One line in the listing below contains "right eye: (846, 319)". Repeat that line and each line after it exactly, ending with the last one.

*** Block opens ***

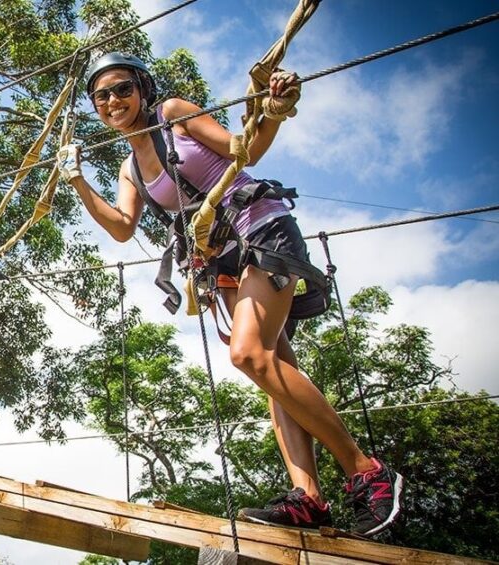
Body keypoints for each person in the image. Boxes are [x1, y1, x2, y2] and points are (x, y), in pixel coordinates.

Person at [56, 52, 403, 536]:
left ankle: (368, 473)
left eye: (122, 89)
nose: (113, 100)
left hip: (260, 231)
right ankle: (309, 498)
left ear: (141, 89)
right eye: (102, 96)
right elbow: (120, 226)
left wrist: (274, 107)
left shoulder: (173, 114)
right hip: (222, 262)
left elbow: (246, 150)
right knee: (274, 371)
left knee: (249, 355)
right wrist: (75, 180)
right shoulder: (129, 168)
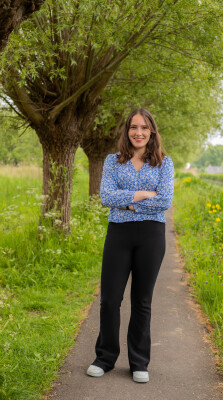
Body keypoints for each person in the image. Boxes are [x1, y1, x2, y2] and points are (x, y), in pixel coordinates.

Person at [87, 107, 174, 383]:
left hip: (151, 236)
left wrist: (126, 202)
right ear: (127, 131)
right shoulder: (113, 161)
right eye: (134, 127)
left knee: (142, 301)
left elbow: (164, 201)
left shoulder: (164, 162)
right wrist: (141, 195)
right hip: (119, 234)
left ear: (152, 132)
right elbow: (106, 197)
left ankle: (138, 362)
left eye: (144, 128)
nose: (138, 132)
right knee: (110, 299)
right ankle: (105, 358)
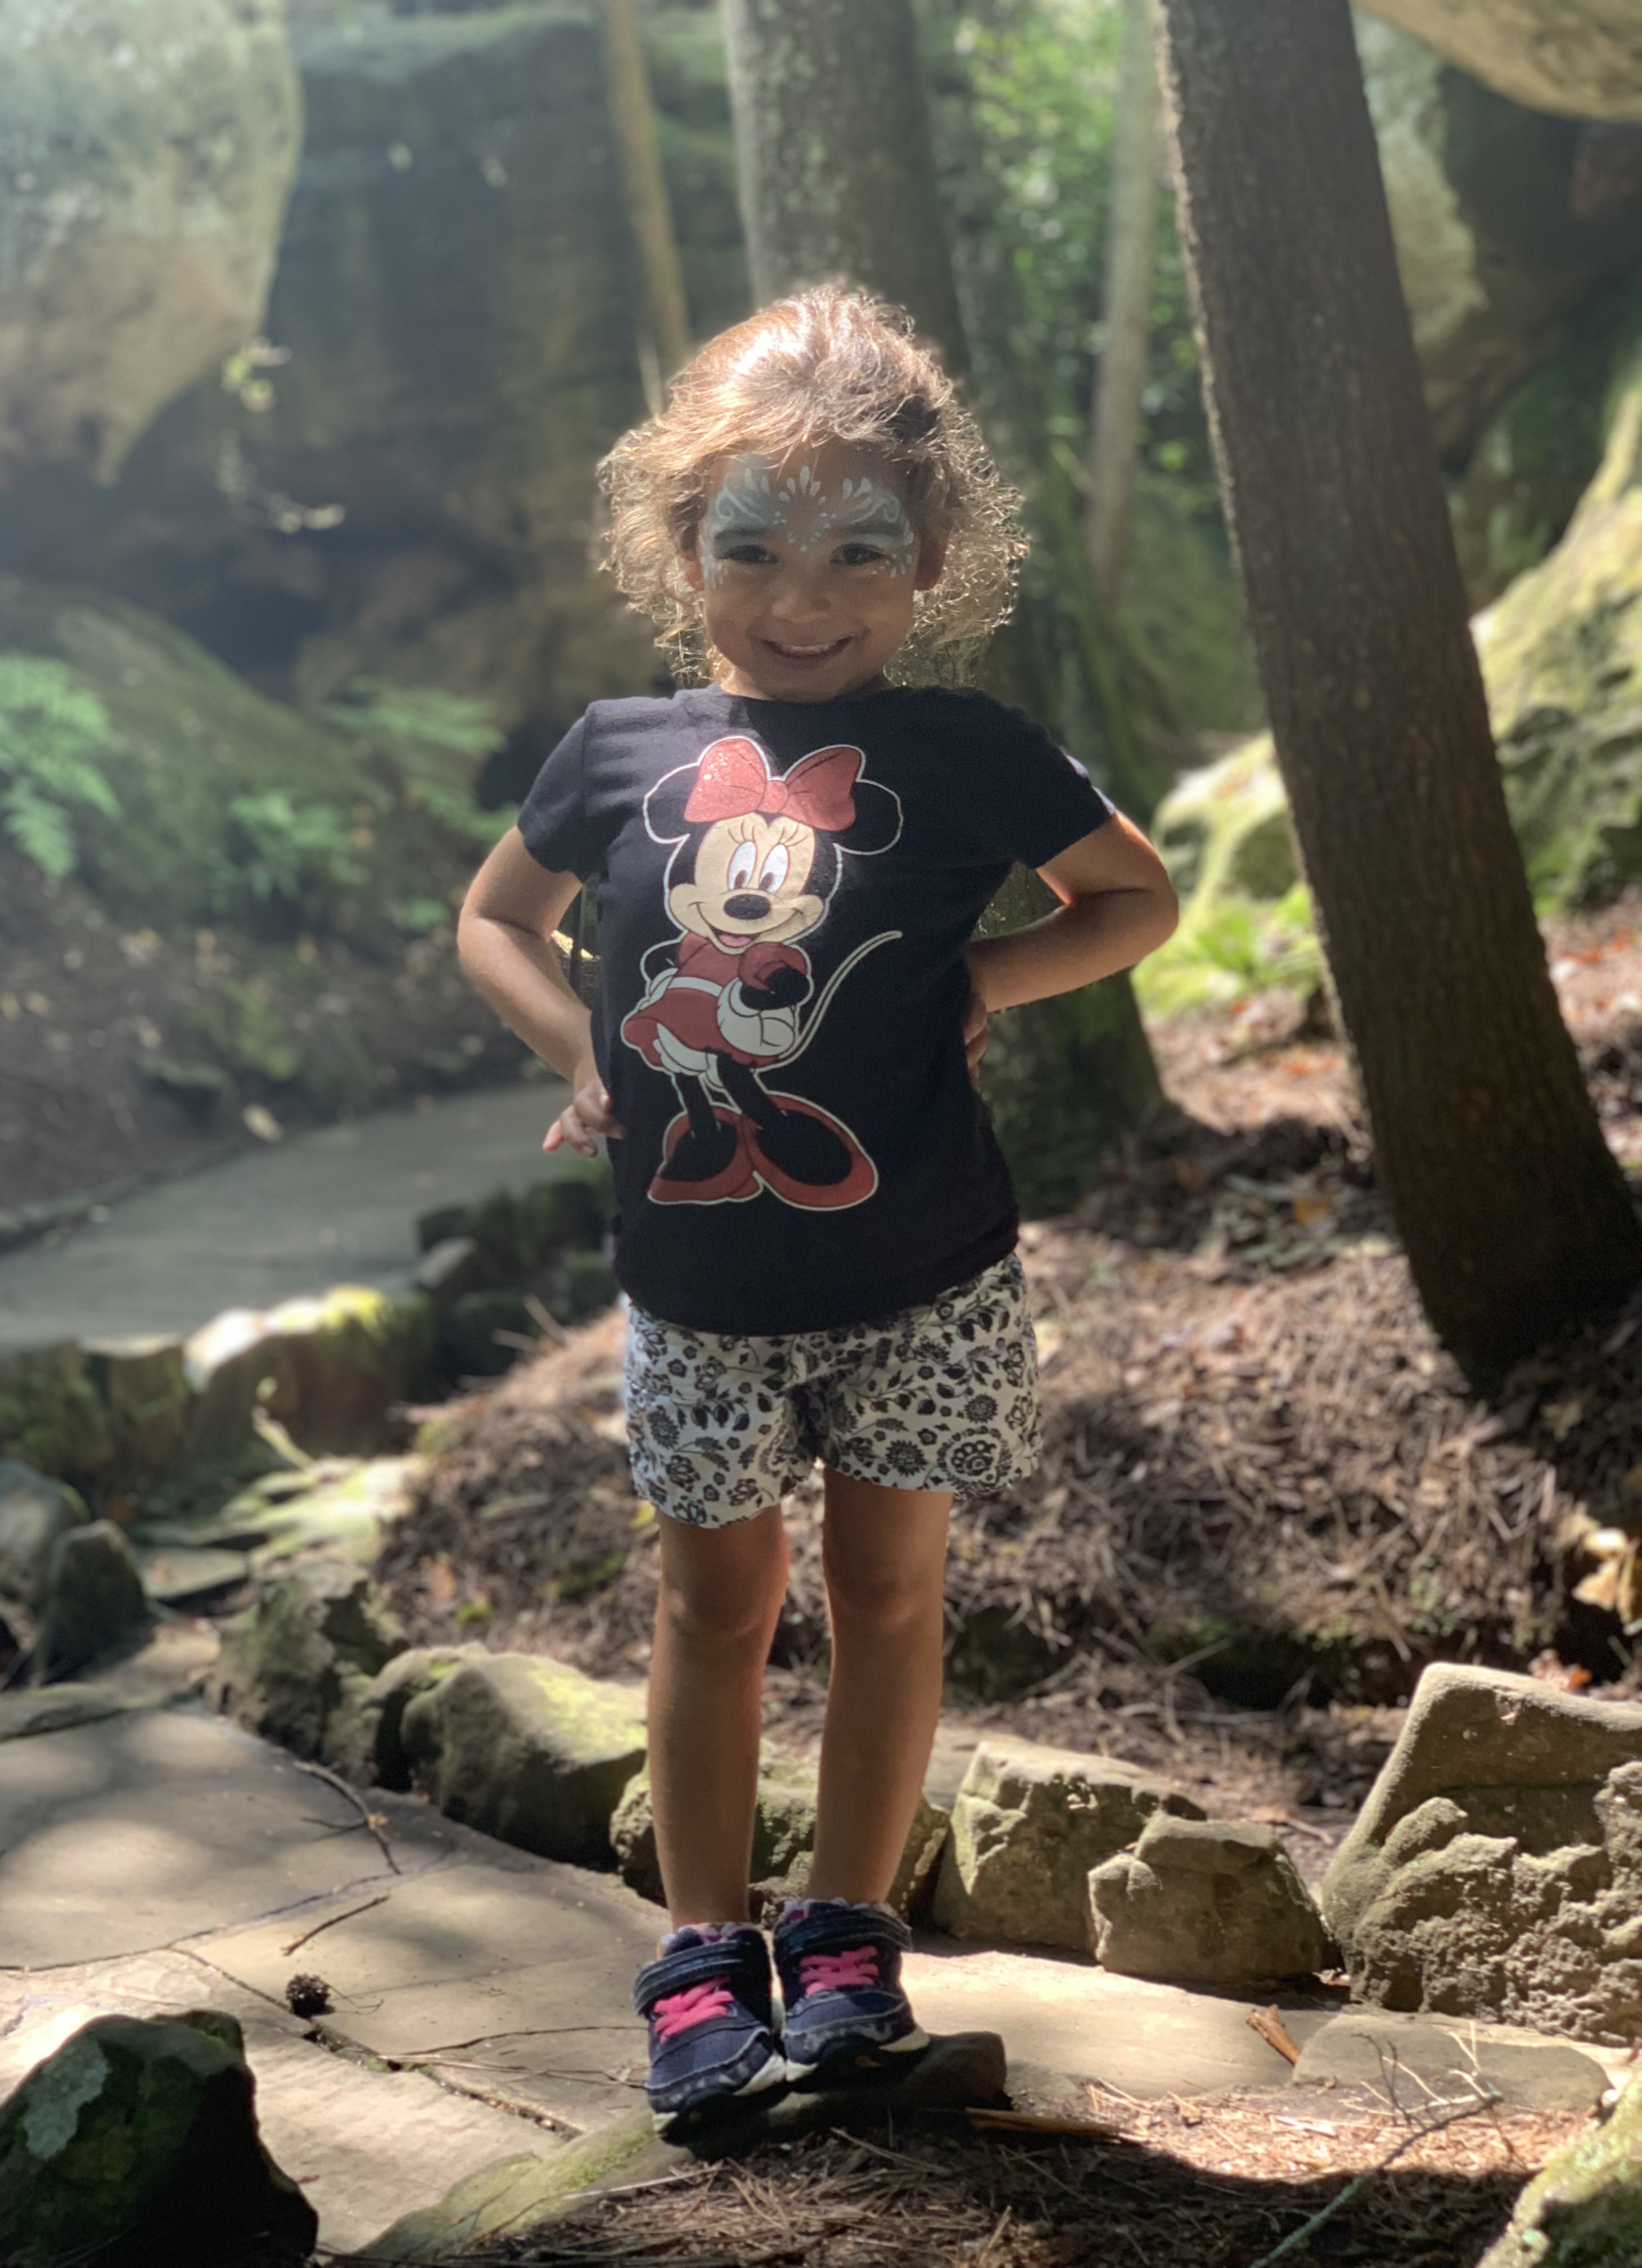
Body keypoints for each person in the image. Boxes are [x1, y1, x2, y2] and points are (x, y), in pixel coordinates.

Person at [457, 285, 1178, 2128]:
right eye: (751, 547)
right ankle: (704, 1955)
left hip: (924, 1270)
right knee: (714, 1605)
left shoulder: (970, 752)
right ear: (682, 546)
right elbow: (494, 920)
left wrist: (982, 979)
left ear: (929, 558)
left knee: (889, 1590)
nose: (803, 597)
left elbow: (1136, 900)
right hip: (696, 1279)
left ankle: (848, 1938)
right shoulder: (615, 750)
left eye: (859, 550)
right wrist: (588, 1054)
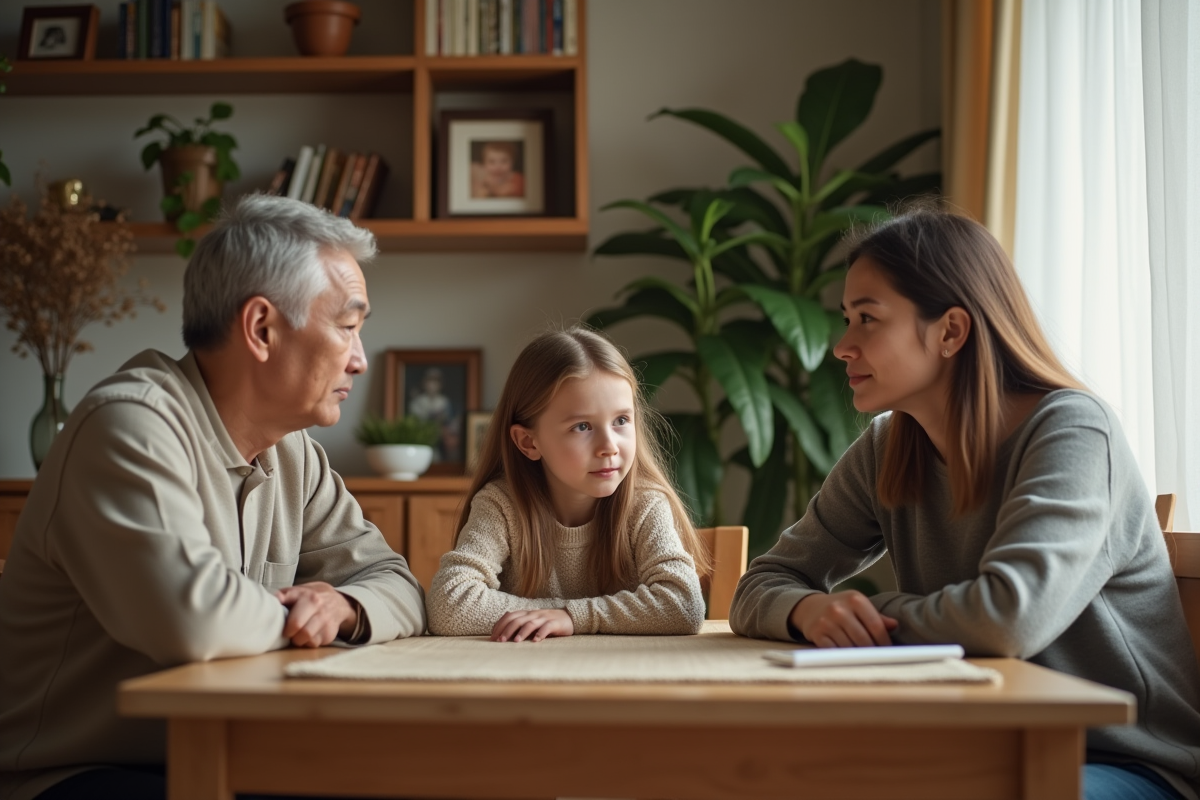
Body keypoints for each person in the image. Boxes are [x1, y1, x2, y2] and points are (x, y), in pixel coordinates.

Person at [729, 207, 1200, 800]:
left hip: (1122, 763)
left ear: (951, 331)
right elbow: (760, 585)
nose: (842, 347)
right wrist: (808, 613)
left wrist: (875, 616)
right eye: (846, 319)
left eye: (868, 320)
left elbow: (1008, 621)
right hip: (978, 751)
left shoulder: (1075, 431)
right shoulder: (888, 447)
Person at [0, 194, 427, 800]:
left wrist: (346, 609)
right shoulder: (129, 427)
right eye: (349, 326)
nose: (360, 359)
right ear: (261, 329)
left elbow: (397, 583)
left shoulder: (293, 450)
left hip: (224, 755)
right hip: (72, 773)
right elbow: (193, 619)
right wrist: (299, 617)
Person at [427, 327, 709, 641]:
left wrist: (571, 617)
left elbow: (684, 606)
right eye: (583, 426)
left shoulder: (644, 504)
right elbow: (447, 605)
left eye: (621, 421)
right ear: (528, 442)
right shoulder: (501, 504)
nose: (609, 446)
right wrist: (563, 615)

*** Block closes ***

Reply =>
right eye: (846, 319)
left eye: (868, 320)
left elbow: (1008, 621)
right hip: (978, 751)
left shoulder: (1075, 431)
right shoulder: (888, 447)
Person at [0, 194, 427, 800]:
left wrist: (346, 609)
right shoulder: (129, 427)
right eye: (349, 326)
nose: (360, 359)
right ear: (261, 329)
left elbow: (397, 583)
left shoulder: (293, 450)
left hip: (224, 755)
right hip: (72, 773)
right elbow: (193, 619)
right wrist: (299, 617)
Person at [427, 327, 709, 641]:
left wrist: (571, 617)
left elbow: (684, 606)
right eye: (583, 426)
left shoulder: (644, 504)
right elbow: (447, 605)
left eye: (621, 421)
right ear: (528, 442)
right shoulder: (501, 504)
nose: (609, 446)
right wrist: (563, 615)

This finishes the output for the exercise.